Noch heute habe sie Albträume von der traumatischen Geburt. Auch ihren Mann habe das nicht kaltgelassen. Er war während der Operation im Kreißsaal und musste mit ansehen, wie sie und sein Kind um ihr Leben kämpften. Nach der Geburt habe er sich immer weiter zurückgezogen und kaum noch im Haushalt geholfen. Isabelle sagt, auch er zeige typische Symptome einer Depression, würde aber versuchen, sie zu unterdrücken.

Nicht nur bei Frauen krempelt sich der Lebensrhythmus nach der Geburt eines Kindes um. Fachleute diskutieren deshalb neuerdings, ob Väter ebenfalls eine postpartale Depression entwickeln können. Auf einer Tagung der American Psychological Association kam heraus, dass etwa 10 Prozent der Väter nach der Geburt eine depressive Episode erleben. „Aber Männer haben noch mehr Schwierigkeiten, den Weg zum Psychotherapeuten zu finden. Das ist immer noch sehr schambesetzt“, sagt Dorn.

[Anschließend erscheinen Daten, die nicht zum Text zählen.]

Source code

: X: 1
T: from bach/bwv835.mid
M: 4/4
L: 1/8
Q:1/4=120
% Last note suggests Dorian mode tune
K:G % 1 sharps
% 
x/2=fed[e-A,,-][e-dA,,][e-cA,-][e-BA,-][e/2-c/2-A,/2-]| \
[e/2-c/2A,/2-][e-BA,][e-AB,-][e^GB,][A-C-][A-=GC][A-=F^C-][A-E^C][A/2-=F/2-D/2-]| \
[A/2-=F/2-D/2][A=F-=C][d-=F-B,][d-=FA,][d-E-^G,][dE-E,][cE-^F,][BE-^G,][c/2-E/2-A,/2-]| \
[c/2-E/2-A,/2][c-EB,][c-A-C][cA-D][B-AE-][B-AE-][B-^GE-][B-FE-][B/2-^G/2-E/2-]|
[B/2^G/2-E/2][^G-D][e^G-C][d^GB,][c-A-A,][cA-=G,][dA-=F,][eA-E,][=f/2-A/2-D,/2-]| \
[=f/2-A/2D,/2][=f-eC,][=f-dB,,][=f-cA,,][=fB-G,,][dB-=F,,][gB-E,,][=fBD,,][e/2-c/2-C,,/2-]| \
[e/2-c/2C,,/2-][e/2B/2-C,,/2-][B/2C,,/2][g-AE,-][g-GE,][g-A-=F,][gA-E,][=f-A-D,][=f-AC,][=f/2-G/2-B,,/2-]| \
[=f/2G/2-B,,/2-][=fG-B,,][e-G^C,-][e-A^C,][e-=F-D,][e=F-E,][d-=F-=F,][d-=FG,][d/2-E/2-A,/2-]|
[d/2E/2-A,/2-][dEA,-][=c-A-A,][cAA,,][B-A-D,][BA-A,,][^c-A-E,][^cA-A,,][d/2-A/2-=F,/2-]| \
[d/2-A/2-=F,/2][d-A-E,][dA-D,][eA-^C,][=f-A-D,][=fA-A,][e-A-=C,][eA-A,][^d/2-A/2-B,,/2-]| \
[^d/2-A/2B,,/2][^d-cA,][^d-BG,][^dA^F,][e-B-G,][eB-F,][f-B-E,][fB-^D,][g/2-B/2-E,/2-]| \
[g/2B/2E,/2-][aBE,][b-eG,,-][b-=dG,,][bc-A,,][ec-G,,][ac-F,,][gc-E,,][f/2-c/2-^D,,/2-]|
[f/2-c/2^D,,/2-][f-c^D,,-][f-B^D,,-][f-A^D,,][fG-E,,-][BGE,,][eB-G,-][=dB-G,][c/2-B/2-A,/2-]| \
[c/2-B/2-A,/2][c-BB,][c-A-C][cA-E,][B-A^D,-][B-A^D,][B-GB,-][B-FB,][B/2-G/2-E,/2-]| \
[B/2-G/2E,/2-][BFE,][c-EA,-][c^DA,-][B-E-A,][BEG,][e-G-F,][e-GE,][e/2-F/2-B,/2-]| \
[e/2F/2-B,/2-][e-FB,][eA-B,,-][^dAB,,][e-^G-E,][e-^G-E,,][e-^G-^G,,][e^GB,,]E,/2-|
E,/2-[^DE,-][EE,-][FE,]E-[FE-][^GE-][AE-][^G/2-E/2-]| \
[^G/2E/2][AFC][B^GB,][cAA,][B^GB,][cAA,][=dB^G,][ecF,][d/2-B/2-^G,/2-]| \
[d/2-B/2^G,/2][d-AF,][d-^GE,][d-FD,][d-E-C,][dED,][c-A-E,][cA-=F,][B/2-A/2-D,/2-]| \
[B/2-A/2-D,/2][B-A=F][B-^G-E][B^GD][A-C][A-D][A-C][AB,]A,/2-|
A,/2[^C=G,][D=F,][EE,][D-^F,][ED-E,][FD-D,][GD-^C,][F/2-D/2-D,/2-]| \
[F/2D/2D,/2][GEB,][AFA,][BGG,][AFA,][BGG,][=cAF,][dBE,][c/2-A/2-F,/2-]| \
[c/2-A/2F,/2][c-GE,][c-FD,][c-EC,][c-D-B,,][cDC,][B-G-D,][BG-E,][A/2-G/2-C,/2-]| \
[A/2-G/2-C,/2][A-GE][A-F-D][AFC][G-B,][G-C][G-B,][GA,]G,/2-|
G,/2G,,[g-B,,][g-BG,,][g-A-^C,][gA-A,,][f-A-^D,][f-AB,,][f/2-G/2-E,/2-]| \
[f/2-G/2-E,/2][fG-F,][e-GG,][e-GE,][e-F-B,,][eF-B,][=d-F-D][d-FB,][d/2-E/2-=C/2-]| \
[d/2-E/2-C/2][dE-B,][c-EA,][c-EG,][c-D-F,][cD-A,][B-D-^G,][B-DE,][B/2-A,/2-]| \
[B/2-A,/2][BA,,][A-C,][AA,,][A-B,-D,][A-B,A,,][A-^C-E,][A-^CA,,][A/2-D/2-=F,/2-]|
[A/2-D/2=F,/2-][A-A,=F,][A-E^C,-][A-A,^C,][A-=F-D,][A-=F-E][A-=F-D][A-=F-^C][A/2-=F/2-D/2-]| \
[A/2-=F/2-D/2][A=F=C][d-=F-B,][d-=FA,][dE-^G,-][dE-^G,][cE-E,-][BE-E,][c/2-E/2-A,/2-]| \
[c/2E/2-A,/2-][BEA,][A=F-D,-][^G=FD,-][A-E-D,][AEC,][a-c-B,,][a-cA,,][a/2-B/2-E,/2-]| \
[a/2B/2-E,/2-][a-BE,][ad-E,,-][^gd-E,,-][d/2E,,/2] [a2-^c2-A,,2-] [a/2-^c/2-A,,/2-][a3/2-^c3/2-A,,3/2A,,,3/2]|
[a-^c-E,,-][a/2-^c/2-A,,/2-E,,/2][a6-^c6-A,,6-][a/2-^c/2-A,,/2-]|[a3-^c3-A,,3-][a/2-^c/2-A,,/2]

Psychologische Hilfe nur bedingt verfügbar

Wer in Deutschland im Zusammenhang mit der Geburt psychisch krank wird, ist häufig auf sich selbst gestellt. Insgesamt gibt es nur 71 stationäre Behandlungsplätze in Einrichtungen, die eine Therapie für Eltern und Kinder anbieten. Isabelle hat sich entschieden, drei Monate ohne ihren Sohn in eine Klinik zu gehen. Um sich abzunabeln, sagt sie. Auch beim Thema Schwangerschaft und Geburt müssen Eltern oft alleine klarkommen. „In anderen Kulturen wird ein Elternpaar komplett versorgt, das findet bei uns viel zu wenig statt“, sagt Almut Dorn. Viele Familien lebten in einer anderen Stadt als die Großeltern des Kindes. Hilfe zwischen den Generationen fehle dann. „Von einer Freundin, die berufstätig ist, können Eltern keine große Unterstützung erwarten“, sagt Dorn.

Heute kommt Isabelle besser mit sich selbst und ihrer Rolle als Mutter zurecht. Die Gefühlsschwankungen vom Anfang habe sie mittlerweile unter Kontrolle. Sie hat zudem einen ambulanten Therapieplatz gefunden. „Ich habe gelernt, zu akzeptieren, was passiert ist. Jetzt weiß ich, dass das nichts mit mir als Person zu tun hat“, sagt sie.